### Directions for this task
Transcribe the whole listing exactly; the images stay out.
========
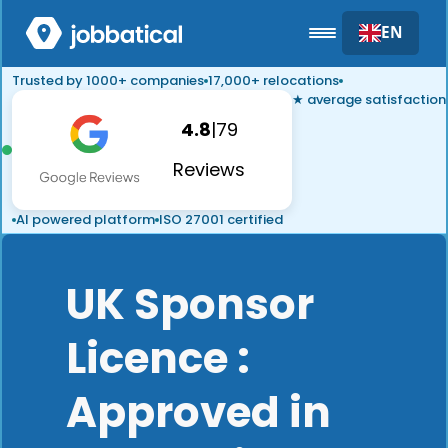
EN
Trusted by 1000+ companies
17,000+ relocations
★ average satisfaction
4.8
|
79
Reviews
AI powered platform
ISO 27001 certified
UK Sponsor
Licence :
Approved in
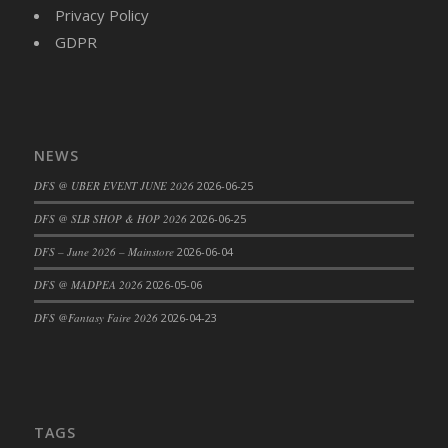
Privacy Policy
GDPR
NEWS
DFS @ UBER EVENT JUNE 2026
2026-06-25
DFS @ SLB SHOP & HOP 2026
2026-06-25
DFS – June 2026 – Mainstore
2026-06-04
DFS @ MADPEA 2026
2026-05-06
DFS @Fantasy Faire 2026
2026-04-23
TAGS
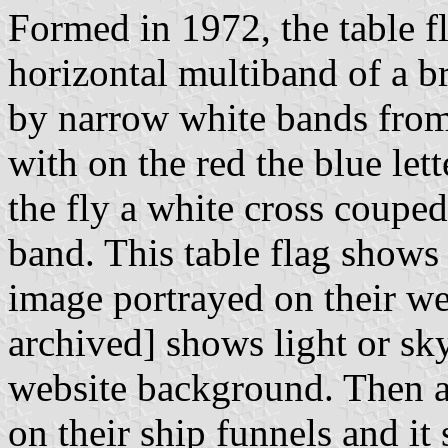
Formed in 1972, the table f
horizontal multiband of a b
by narrow white bands from
with on the red the blue let
the fly a white cross coupe
band. This table flag shows
image portrayed on their w
archived] shows light or sky
website background. Then ag
on their ship funnels and it 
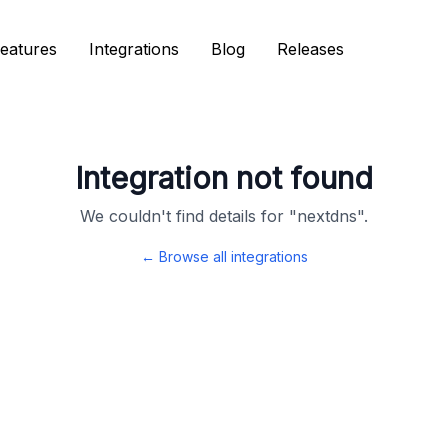
eatures
eatures
Integrations
Integrations
Blog
Blog
Releases
Releases
Integration not found
We couldn't find details for "
nextdns
".
← Browse all integrations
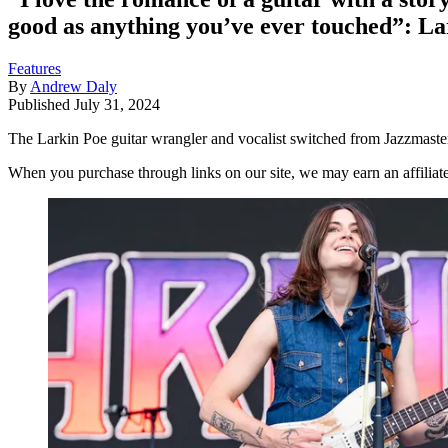
good as anything you’ve ever touched”: Lar
Features
By
Andrew Daly
Published
July 31, 2024
The Larkin Poe guitar wrangler and vocalist switched from Jazzmasters 
When you purchase through links on our site, we may earn an affilia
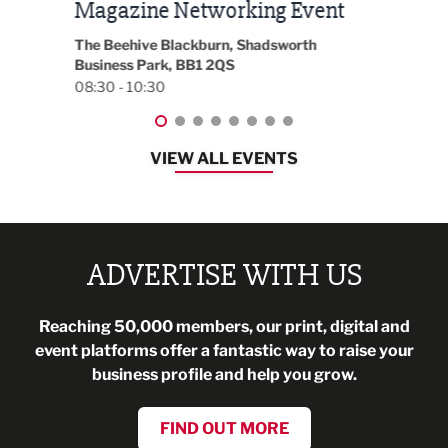
t
2026
Park 
18:30
EG On The Move, Waterside Head Office,
Blackburn, BB1 2FA
08:30 - 13:00
VIEW ALL EVENTS
ADVERTISE WITH US
Reaching 50,000 members, our print, digital and
event platforms offer a fantastic way to raise your
business profile and help you grow.
FIND OUT MORE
========
### Completed task
EN
Trusted by 1000+ companies
17,000+ relocations
★ average satisfaction
4.8
|
79
Reviews
AI powered platform
ISO 27001 certified
UK Sponsor
Licence :
Approved in
Privacy Policy
GDPR
NEWS
DFS @ UBER EVENT JUNE 2026
2026-06-25
DFS @ SLB SHOP & HOP 2026
2026-06-25
DFS – June 2026 – Mainstore
2026-06-04
DFS @ MADPEA 2026
2026-05-06
DFS @Fantasy Faire 2026
2026-04-23
TAGS
Formed in 1972, the table f
horizontal multiband of a b
by narrow white bands from
with on the red the blue let
the fly a white cross coupe
band. This table flag shows
image portrayed on their w
archived] shows light or sky
website background. Then ag
on their ship funnels and it 
eatures
eatures
Integrations
Integrations
Blog
Blog
Releases
Releases
Integration not found
We couldn't find details for "
nextdns
".
← Browse all integrations
good as anything you’ve ever touched”: Lar
Features
By
Andrew Daly
Published
July 31, 2024
The Larkin Poe guitar wrangler and vocalist switched from Jazzmasters 
When you purchase through links on our site, we may earn an affilia
t
2026
Park 
18:30
EG On The Move, Waterside Head Office,
Blackburn, BB1 2FA
08:30 - 13:00
VIEW ALL EVENTS
ADVERTISE WITH US
Reaching 50,000 members, our print, digital and
event platforms offer a fantastic way to raise your
business profile and help you grow.
FIND OUT MORE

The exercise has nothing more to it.